One of the reasons why Frans likes to use Ad-Hoc (In-Line) SQL is because with SPs you have to write one SP for everything you do, which can become very annoying to maintain. I agree with him. Then he goes on criticizing Rob Howard for not knowing what Role Based security is and saying that you can replace the security benefit of using SP by using views. Then my question to Frans is the following, if one of the reasons for not using SPs is because of the maintenance nightmare, what do you think will happen with the views? You're going to get the same maintenance nightmare as with the SPs. Also SPs bring an additional security benefit that In-Line SQL doesn't. You can give a user (or role/group) execute permission to a SP without having to give that same user read access to the table. Now that is very important! Imagine an application that uses a very restrictive security model, where the user connecting to the DB only has access to execute SPs and no access to read, insert, update or delete on any tables. Unfortunately this application was poorly coded and is vulnerable to SQL Injection. The hacker will not be able to read any tables, nor delete, update, or insert data. How will you accomplish that with in-line SQL without having a maintenance nightmare with the Views?
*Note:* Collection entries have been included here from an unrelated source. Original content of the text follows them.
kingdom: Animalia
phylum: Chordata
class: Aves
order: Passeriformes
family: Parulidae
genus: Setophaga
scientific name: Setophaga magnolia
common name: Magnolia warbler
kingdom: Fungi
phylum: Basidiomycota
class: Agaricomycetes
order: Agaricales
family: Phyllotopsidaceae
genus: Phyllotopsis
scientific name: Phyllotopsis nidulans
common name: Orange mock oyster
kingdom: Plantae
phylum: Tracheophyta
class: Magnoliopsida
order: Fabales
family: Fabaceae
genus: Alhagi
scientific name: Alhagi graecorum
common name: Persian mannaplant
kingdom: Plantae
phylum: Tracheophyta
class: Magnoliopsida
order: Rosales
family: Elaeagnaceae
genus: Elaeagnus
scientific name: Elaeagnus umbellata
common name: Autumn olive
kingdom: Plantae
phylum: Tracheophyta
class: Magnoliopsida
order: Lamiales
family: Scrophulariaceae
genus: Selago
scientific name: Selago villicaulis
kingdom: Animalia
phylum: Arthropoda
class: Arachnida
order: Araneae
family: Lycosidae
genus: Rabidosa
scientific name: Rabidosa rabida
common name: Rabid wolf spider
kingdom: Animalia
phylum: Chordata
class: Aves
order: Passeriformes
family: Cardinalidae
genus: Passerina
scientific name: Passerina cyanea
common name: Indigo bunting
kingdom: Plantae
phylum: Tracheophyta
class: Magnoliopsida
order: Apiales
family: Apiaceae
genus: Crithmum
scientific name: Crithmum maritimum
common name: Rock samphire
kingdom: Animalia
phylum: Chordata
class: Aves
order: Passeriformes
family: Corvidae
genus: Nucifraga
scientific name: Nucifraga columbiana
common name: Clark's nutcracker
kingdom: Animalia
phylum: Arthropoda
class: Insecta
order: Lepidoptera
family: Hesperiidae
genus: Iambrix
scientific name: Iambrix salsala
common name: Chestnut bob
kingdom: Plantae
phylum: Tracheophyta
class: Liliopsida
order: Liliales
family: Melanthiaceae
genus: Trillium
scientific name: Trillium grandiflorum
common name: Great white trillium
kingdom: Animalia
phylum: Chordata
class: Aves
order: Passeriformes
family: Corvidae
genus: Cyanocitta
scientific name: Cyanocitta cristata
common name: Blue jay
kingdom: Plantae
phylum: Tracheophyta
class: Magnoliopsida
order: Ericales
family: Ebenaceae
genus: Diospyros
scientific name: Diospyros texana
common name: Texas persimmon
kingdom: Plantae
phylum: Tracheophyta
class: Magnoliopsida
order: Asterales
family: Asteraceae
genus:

One of the rules of securing an application is to have multiple levels of security and not to rely on only one level. By using SPs and only giving the users access to execute them you are adding an extra layer of security, which would have not been there with In-Line SQL and our SQL Injection vulnerable application would have been used by a hacker to get what he wanted.
Thus far I haven't found a really good reason (or sets of reason) of why to use In-Line SQL instead of SPs so far now I will continue to use them.